As a general rule, you should make regular backups and preferably when the server is least loaded. Thus, you can set the mongodump command as a cron job so that it runs regularly, e.g., every day at 03:03 AM.

To accomplish this open crontab, cron’s editor:

  • sudo crontab -e

Note that when you run sudo crontab, you will be editing the cron jobs for the root user. This is recommended because if you set the crons for your user, they might not execute properly, especially if your sudo profile requires password verification.

Inside the crontab prompt, insert the following mongodump command:

crontab

3 3 * * * mongodump --out /var/backups/mongobackups/`date +"%m-%d-%y"` 

In the above command, we omit the --db argument on purpose because you will typically want to have all of your databases backed up.
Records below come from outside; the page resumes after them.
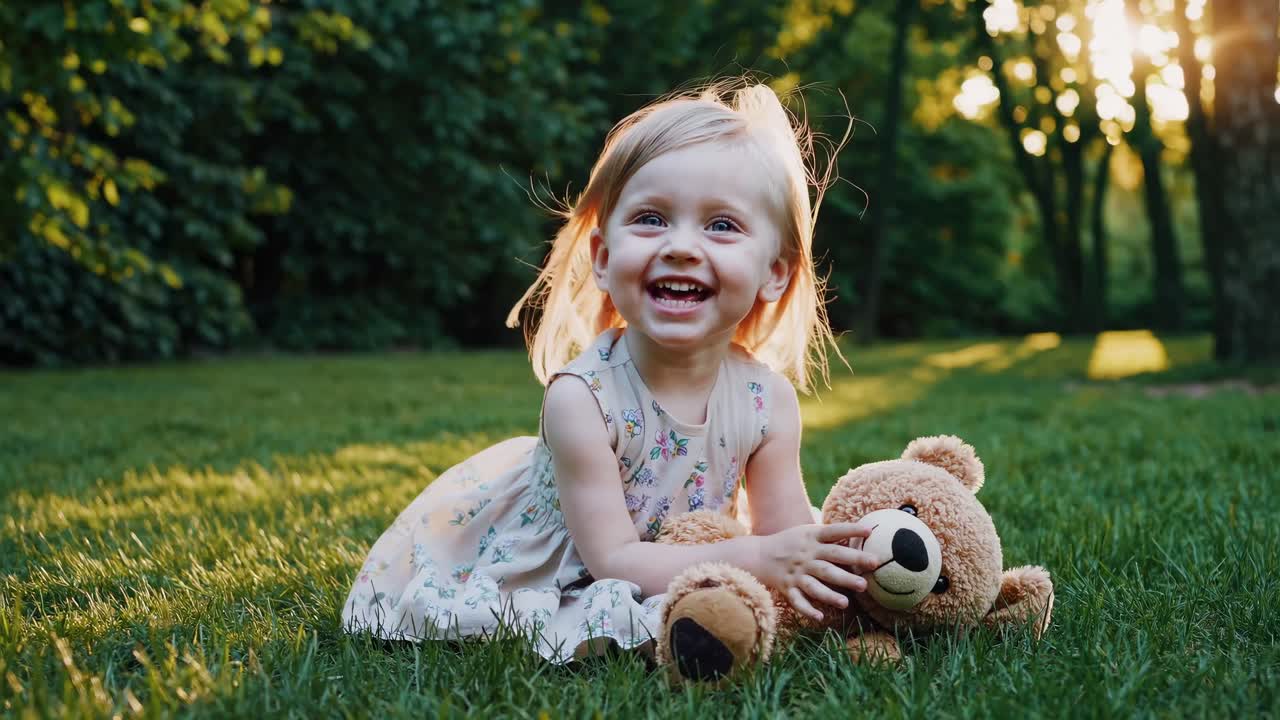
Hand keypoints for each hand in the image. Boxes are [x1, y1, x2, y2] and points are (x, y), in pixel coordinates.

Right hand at [753, 523, 877, 621]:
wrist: (758, 555)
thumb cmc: (791, 543)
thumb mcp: (807, 532)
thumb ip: (830, 535)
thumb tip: (863, 532)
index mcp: (811, 538)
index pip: (833, 532)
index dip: (851, 530)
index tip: (870, 532)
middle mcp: (806, 555)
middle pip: (831, 559)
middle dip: (853, 562)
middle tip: (874, 565)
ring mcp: (797, 573)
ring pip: (815, 584)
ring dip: (830, 594)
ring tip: (846, 603)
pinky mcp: (788, 588)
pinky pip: (797, 601)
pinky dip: (807, 610)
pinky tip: (819, 617)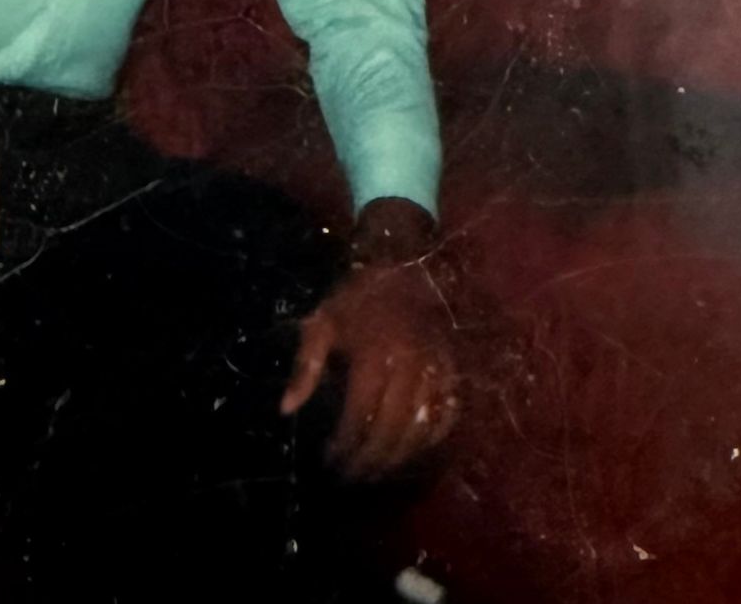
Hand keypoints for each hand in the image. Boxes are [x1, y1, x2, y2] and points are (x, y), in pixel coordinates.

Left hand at [281, 219, 457, 479]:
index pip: (359, 415)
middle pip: (391, 429)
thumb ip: (306, 366)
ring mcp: (436, 369)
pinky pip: (448, 414)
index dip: (345, 444)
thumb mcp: (323, 322)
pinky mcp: (453, 369)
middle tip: (353, 474)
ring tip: (378, 471)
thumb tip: (286, 410)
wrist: (404, 266)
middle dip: (370, 458)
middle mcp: (409, 366)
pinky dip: (432, 438)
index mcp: (374, 354)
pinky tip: (414, 450)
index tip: (331, 459)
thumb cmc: (357, 297)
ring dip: (399, 457)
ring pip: (421, 428)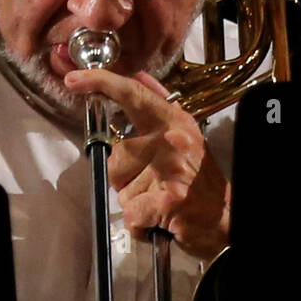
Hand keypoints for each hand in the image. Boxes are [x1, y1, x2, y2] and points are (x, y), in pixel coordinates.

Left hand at [64, 67, 230, 261]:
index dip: (102, 83)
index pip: (134, 95)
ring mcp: (172, 170)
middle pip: (117, 156)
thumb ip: (159, 105)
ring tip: (159, 199)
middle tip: (153, 183)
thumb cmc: (200, 179)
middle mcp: (173, 140)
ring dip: (134, 201)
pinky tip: (159, 220)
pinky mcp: (169, 201)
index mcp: (175, 121)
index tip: (74, 79)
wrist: (226, 218)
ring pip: (121, 189)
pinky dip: (140, 225)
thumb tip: (137, 76)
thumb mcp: (185, 134)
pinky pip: (131, 214)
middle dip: (125, 177)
Depending on your MongoDB database sizes, you may soon run out of disk space with too many backups. That’s why it’s also recommended to clean the old backups regularly or to compress them.

For example, to delete all the backups older than seven days, you can use the following bash command:

  • find /var/backups/mongobackups/ -mtime +7 -exec rm -rf {} ;

Similarly to the previous mongodump command, you can also add this as a cron job. It should run just before you start the next backup, e.g., at 03:01 AM. For this purpose, open crontab again:

  • sudo crontab -e

After that insert the following line:

crontab

3 1 * * * find /var/backups/mongobackups/ -mtime +7 -exec rm -rf {} ; 

save and close the file.

Completing all the tasks in this step will ensure a proper backup solution for your MongoDB databases.

Step 3 — Using mongorestore to Restore and Migrate a MongoDB Database

When you restore your MongoDB database from a previous backup, you have the exact copy of your MongoDB information taken at a particular time, including all the indexes and data types. This is especially useful when you want to migrate your MongoDB databases. For restoring MongoDB, we’ll use the command mongorestore, which works with the binary backups that mongodump produces.

Let’s continue our examples with the newdb database and see how we can restore it from the previously taken backup. We’ll first specify the name of the database with the --nsInclude argument. We’ll be using newdb.* to restore all collections. To restore a single collection such as restaurants, use newdb.restaurants instead.

Then, using --drop, we’ll make sure that the target database is first dropped so that the backup is restored in a clean database. As a final argument we’ll specify the directory of the last backup, which will look something like this: /var/backups/mongobackups/10-29-20/newdb/.

Once you have a timestamped backup, you can restore it using this command:

  • sudo mongorestore --db newdb --drop /var/backups/mongobackups/10-29-20/newdb/

You will see an output like this:

Output2020-10-29T19:25:45.825+0000    the --db and --collection args should only be used when restoring from a BSON file. Other uses are deprecated and will not exist in the future; use --nsInclude instead 2020-10-29T19:25:45.826+0000    building a list of collections to restore from /var/backups/mongobackups/10-29-20/newdb dir 2020-10-29T19:25:45.829+0000    reading metadata for newdb.restaurants from /var/backups/mongobackups/10-29-20/newdb/restaurants.metadata.json 2020-10-29T19:25:45.834+0000    restoring newdb.restaurants from /var/backups/mongobackups/10-29-20/newdb/restaurants.bson 2020-10-29T19:25:46.130+0000    no indexes to restore 2020-10-29T19:25:46.130+0000    finished restoring newdb.restaurants (25359 documents) 2020-10-29T19:25:46.130+0000    done 

In the above case, we are restoring the data on the same server where we created the backup. If you wish to migrate the data to another server and use the same technique, you should copy the backup directory, which is /var/backups/mongobackups/10-29-20/newdb/ in our case, to the other server.

Conclusion

You have now performed some essential tasks related to backing up, restoring, and migrating your MongoDB databases. No production MongoDB server should ever run without a reliable backup strategy, such as the one described here.